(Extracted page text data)
--------

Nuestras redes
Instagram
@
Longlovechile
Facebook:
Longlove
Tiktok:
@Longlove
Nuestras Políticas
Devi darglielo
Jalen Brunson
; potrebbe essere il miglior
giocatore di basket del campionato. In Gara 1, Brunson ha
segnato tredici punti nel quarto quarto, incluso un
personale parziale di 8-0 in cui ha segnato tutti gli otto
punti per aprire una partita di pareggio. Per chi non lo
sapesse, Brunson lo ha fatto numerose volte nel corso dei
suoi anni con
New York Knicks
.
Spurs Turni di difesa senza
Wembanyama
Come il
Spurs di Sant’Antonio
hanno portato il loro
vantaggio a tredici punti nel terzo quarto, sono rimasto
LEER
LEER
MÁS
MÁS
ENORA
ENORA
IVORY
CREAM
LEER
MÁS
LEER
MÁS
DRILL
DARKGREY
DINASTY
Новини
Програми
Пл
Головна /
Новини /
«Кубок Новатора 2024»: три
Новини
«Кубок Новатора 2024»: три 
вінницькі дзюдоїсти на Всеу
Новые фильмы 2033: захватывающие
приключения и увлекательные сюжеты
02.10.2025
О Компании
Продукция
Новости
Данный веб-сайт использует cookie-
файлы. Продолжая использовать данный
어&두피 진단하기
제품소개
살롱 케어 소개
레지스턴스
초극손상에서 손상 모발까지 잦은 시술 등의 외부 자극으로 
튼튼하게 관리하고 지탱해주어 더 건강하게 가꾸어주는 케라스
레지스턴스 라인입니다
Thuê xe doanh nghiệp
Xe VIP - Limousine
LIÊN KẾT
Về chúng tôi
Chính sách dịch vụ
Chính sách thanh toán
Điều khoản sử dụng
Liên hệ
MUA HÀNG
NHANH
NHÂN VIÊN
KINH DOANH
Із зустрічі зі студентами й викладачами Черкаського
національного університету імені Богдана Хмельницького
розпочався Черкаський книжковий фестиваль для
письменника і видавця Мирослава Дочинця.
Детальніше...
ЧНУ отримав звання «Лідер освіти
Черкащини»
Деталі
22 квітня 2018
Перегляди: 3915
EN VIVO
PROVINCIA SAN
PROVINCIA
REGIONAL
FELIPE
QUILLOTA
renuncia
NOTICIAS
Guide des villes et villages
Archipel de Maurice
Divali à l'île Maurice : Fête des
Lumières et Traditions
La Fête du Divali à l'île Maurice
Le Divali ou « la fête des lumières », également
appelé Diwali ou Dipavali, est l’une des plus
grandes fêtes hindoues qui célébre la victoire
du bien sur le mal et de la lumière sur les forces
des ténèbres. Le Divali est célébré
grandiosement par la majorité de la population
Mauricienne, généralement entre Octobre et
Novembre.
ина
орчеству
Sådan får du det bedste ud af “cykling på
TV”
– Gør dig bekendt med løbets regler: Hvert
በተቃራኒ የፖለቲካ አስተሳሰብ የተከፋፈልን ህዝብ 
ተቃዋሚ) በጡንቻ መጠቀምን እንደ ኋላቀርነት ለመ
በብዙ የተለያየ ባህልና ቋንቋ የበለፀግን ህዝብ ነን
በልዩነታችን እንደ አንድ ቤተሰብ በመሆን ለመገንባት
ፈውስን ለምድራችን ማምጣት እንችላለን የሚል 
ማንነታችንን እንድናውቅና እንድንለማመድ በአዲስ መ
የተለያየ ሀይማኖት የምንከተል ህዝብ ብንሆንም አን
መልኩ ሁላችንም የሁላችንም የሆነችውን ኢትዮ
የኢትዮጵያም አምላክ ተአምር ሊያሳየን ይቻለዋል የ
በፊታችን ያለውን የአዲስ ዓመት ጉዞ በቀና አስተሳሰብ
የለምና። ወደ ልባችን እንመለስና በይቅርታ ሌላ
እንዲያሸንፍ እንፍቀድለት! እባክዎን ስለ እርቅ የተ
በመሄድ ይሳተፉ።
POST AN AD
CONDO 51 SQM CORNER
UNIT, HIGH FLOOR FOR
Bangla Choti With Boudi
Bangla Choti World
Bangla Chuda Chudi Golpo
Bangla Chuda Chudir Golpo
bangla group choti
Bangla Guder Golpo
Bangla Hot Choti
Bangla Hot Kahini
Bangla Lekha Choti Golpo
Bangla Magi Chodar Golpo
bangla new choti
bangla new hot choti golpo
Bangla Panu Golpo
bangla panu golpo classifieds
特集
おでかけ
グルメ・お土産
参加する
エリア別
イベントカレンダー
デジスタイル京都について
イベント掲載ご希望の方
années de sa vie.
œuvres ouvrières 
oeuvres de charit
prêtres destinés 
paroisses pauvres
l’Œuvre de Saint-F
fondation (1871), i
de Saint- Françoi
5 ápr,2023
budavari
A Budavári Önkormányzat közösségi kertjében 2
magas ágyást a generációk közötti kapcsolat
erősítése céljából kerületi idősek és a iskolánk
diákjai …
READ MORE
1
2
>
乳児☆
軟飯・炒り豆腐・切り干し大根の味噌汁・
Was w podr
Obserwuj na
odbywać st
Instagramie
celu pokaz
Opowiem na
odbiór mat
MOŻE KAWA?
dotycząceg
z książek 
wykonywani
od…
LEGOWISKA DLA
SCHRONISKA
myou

--------

● **Action item**: Look through the entries above for the word "Chuda". Copy every line where it shows up.

● **Your solution**:
Bangla Chuda Chudi Golpo
Bangla Chuda Chudir Golpo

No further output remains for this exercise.